--- AVAILABLE DATA Enclosed Below ---

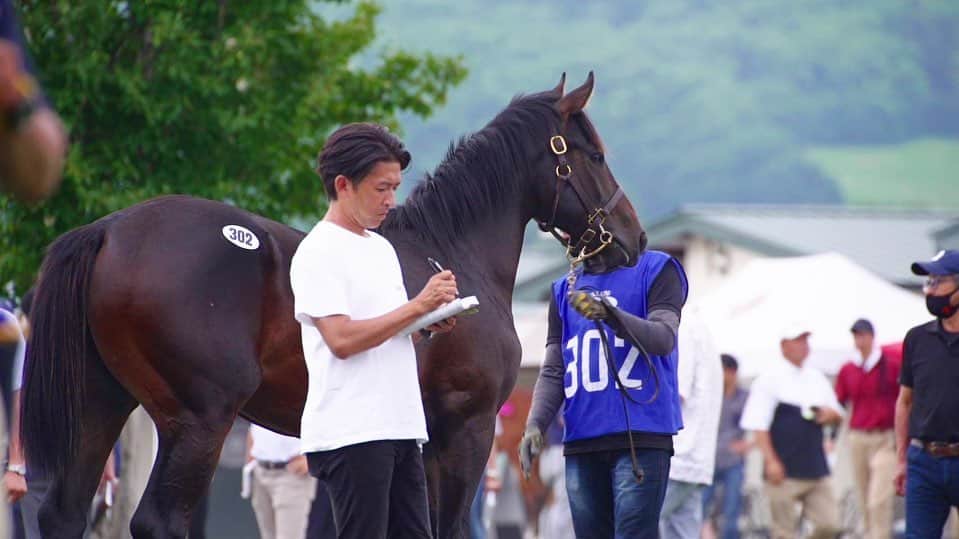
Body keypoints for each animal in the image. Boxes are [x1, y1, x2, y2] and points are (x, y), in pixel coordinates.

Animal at [21, 72, 647, 538]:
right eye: (594, 155)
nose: (632, 238)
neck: (452, 248)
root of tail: (108, 230)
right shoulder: (465, 430)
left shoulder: (415, 444)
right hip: (198, 420)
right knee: (158, 521)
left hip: (100, 403)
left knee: (63, 515)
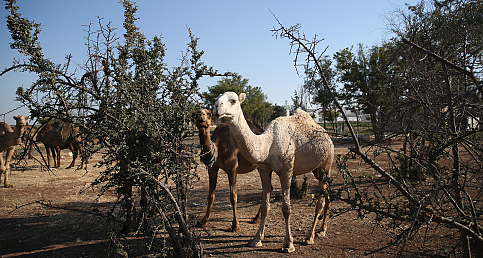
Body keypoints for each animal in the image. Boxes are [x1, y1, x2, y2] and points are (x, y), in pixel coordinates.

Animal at [214, 91, 334, 253]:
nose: (216, 107)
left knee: (321, 200)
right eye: (216, 99)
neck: (268, 144)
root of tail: (327, 135)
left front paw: (288, 244)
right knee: (328, 196)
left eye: (233, 100)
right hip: (317, 169)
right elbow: (265, 205)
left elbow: (286, 208)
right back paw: (322, 230)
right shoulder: (265, 169)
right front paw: (256, 239)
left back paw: (310, 237)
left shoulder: (287, 170)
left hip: (326, 163)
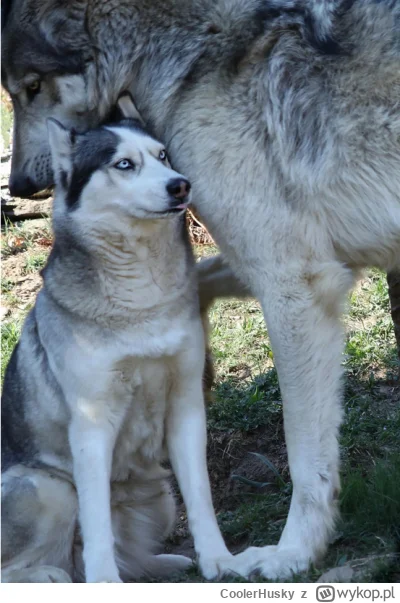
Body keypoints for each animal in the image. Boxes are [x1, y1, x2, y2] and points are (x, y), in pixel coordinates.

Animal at [1, 96, 236, 584]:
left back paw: (163, 564)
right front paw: (104, 582)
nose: (180, 185)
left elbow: (201, 496)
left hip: (161, 498)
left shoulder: (186, 404)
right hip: (49, 487)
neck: (140, 300)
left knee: (128, 553)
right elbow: (96, 524)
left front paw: (219, 560)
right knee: (32, 563)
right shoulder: (92, 424)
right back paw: (53, 577)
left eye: (163, 155)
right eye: (124, 164)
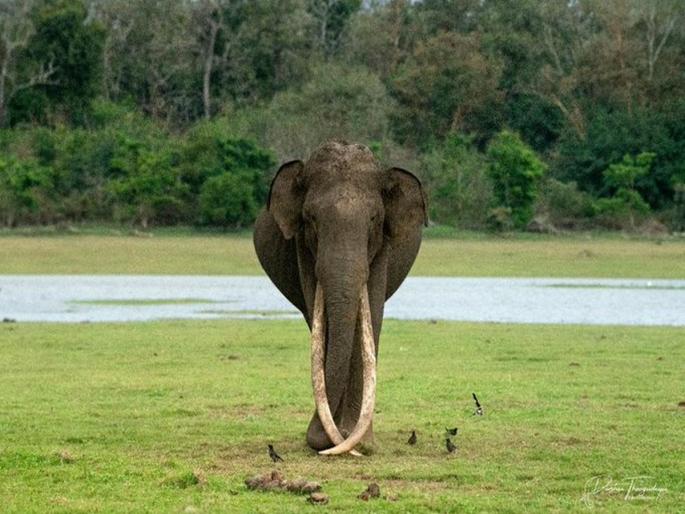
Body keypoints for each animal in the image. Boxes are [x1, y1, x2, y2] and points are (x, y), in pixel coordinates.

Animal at [253, 140, 426, 455]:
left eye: (374, 219)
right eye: (310, 218)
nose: (321, 440)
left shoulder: (382, 247)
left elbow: (372, 315)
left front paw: (363, 443)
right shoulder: (302, 247)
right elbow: (321, 319)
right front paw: (337, 437)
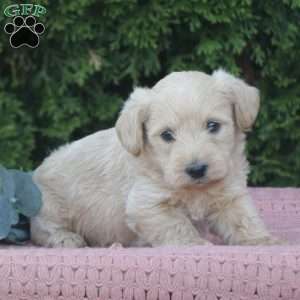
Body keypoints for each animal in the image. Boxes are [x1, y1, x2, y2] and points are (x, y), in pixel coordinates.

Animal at [31, 71, 282, 248]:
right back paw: (66, 238)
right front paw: (195, 244)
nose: (197, 169)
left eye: (213, 125)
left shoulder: (229, 195)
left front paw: (263, 240)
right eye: (167, 135)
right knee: (42, 228)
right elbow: (177, 225)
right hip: (51, 206)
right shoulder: (148, 204)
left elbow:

--- End of Enclosed AVAILABLE DATA ---

- _WORK INSTRUCTION_: An exact reproduction of every record above is required, with no pictures included.

- _SOLUTION TO THIS EXERCISE_:
Body keypoints for each animal in the image. Boxes are [x1, y1, x2, y2] and points are (x, y), in pixel coordinates.

Animal at [21, 72, 647, 538]:
right eye: (594, 155)
nose: (632, 238)
neck: (452, 248)
root of tail: (108, 230)
right shoulder: (465, 430)
left shoulder: (415, 444)
right hip: (198, 420)
right knee: (158, 521)
left hip: (100, 403)
left knee: (63, 515)
Body keypoints for each animal in the image. Boxes are [x1, y1, x2, y2] and points are (x, y), in pixel coordinates.

Animal at [214, 91, 334, 253]:
nose: (216, 107)
left knee: (321, 200)
right eye: (216, 99)
neck: (268, 144)
root of tail: (327, 135)
left front paw: (288, 244)
right knee: (328, 196)
left eye: (233, 100)
right hip: (317, 169)
right elbow: (265, 205)
left elbow: (286, 208)
right back paw: (322, 230)
right shoulder: (265, 169)
right front paw: (256, 239)
left back paw: (310, 237)
left shoulder: (287, 170)
left hip: (326, 163)
Body keypoints for each animal in the image. Boxes are [x1, y1, x2, y2] and points are (x, y), in pixel coordinates.

Animal at [1, 96, 236, 584]:
left back paw: (163, 564)
right front paw: (104, 582)
nose: (180, 185)
left elbow: (201, 496)
left hip: (161, 498)
left shoulder: (186, 404)
right hip: (49, 487)
neck: (140, 300)
left knee: (128, 553)
right elbow: (96, 524)
left front paw: (219, 560)
right knee: (32, 563)
right shoulder: (92, 424)
right back paw: (53, 577)
left eye: (163, 155)
right eye: (124, 164)
Body keypoints for each animal in the image. Boxes are [x1, y1, x2, y2] and points are (x, y), in pixel coordinates.

Animal at [253, 140, 426, 455]:
left eye: (374, 219)
right eye: (310, 218)
nose: (321, 440)
left shoulder: (382, 247)
left elbow: (372, 315)
left front paw: (363, 443)
right shoulder: (302, 247)
right elbow: (321, 319)
right front paw: (337, 437)
Body keypoints for each animal in the image. Boxes are [x1, y1, x2, y2] and points are (x, y), in pixel coordinates.

Animal at [31, 71, 282, 248]:
right back paw: (66, 238)
right front paw: (195, 244)
nose: (197, 169)
left eye: (213, 125)
left shoulder: (229, 195)
left front paw: (263, 240)
right eye: (167, 135)
right knee: (42, 228)
right elbow: (177, 225)
right hip: (51, 206)
right shoulder: (148, 204)
left elbow:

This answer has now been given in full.